• **Tasks to complete**:
A. Name every person the comment piece about the father and the SNP identifies by name.
B. Please carry on the comment piece about the father and the SNP from its final sentence.

• **Extract provided**:
Comment: Becoming my father
My dad was mad for the SNP, just about literally. He was a kind, thoughtful, cheerful, honest man, but he went mad in two situations. Firstly, when he was driving – the only time I ever heard him swear – and secondly, when talking politics.
George was an evangelical Nationalist and, like his Christian equivalents, there was, as far as he was concerned, no argument; and he was this disciple for independence as long as I can remember.
He claimed he had voted Labour once, which must have been the 1950 election, and after that he only voted SNP. I remember him being really, really pleased when the SNP held its deposit in a by-election, I think in Glasgow Gorbals, and there was no doubt that the Hamilton by-election was one of the happiest nights of his life – and one of only two times when I saw my mother drunk. For she too was a Nationalist; she was just much less interested in politics, at least of the democratic variety.
Anyway, George was voting SNP when they were getting two per cent of the vote, and died just before they won the Holyrood election in 2007, which is really sad. At his funeral, John Swinney (who is a kind and good man) said “George fought for the SNP in the battleground of West Lothian” and that fight was part of my childhood.
My father, by the time I was able to understand anything, hated the Labour Party and campaigned hard against Tam Dalyell, the very long-serving Labour MP for West Lothian, known popularly as ‘Tory Tam, the Labour man’ because he was a baronet who lived in The Binns, a big country house not far from where we lived.
Billy Wolfe, who was the leader of the SNP through the 1970s, was an adored friend of George’s, and my dad’s mission was to ensure that Kirkliston, the village where we lived, turned out to support him. In October 1974, Wolfe ran Dalyell pretty close, but lost by 3,000 votes, but Kirkliston voted for him big style. I stood at the polling place with my father, who knew everybody, and who said to each voter as they passed, “Vote SNP and the sun will come out.”

• **Input data**:
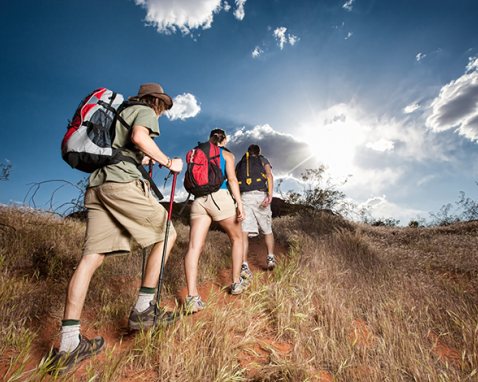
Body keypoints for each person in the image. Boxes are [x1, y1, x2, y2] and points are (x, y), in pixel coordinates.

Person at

• **Task responses**:
A. George, John Swinney, Tam Dalyell, Billy Wolfe

B.
In West Lothian in that era the Tories were a complete irrelevance; it was Labour that he wanted ruined. That fight was really dirty. One time I went leafleting with my father in Winchburgh and in among the old miners’cottages I heard a shout saying, “Nat boy, we’re coming to get you,” so I dumped the leaflets and ran back to Kirkliston.
Being a Nationalist in those times suited my dad in another way – as everyone knows, the SNP back then had a number of identities: they were lefties in urban areas and ‘Tartan Tories’ in rural constituencies, all joined together into one movement for independence. If Labour was a broad church, the SNP was an immense cathedral, which meant that George didn’t need to conform to any left or right wing thinking and could hold fast to his own idiosyncratic preferences.
I think he didn’t mind paying his taxes, wasn’t keen on the aristocracy, was pro capital punishment and pro abortion too. He felt sorry for the poor at home and abroad. He wanted to advance the working man in the way that he himself had advanced, but he wanted the working man to be working, not unemployed. He loved nurses, was never – for a moment – racist, but he didn’t care for the church of Rome. He couldn’t stand Mrs Thatcher, but I think he quietly thought some of her ideas were OK. Labour were a shower, the Liberals were useless and stood for nothing, the Tories didn’t have a clue etc, etc.
As I advanced through my teens and became a student I told him, from my own wetty pink standpoint, that his politics didn’t hang together very well. I wanted to know where Scotland was going when it became independent, but he, in truth, just wanted us to be ‘free’. I expect he loved Braveheart.
Now yesterday I reached the ripe old age of… God, I can’t even write it down, because it is just impossible I’m that age. Just call it... 55. Anyway, here in middle age, locked down by this virus, I realise that I’m just the same as George. I always vote SNP, not the peculiar choice it was when I started voting, but really a vote for the established party of government. I do it, in part, because that’s how I was brought up – my mother once asked a visitor to leave the house when he said something mildly anti-SNP; he was a church elder who had come to collect money – and obviously I do it for George.
I was with him canvassing once in a by-election in Edinburgh and a man answered the door in Bruntsfield and said, “You people should be hanged.” So I do it because of that, but also because in some vague way I think Scotland would, in time, be a happier and fairer place with Nicola and her mates in charge.
I have to say, though, that voting SNP also means I can have my own set of peculiar views, which do not, in truth, conform to any political party and in this, as in so many things, I have become more like my father as I got older, which is no bad thing.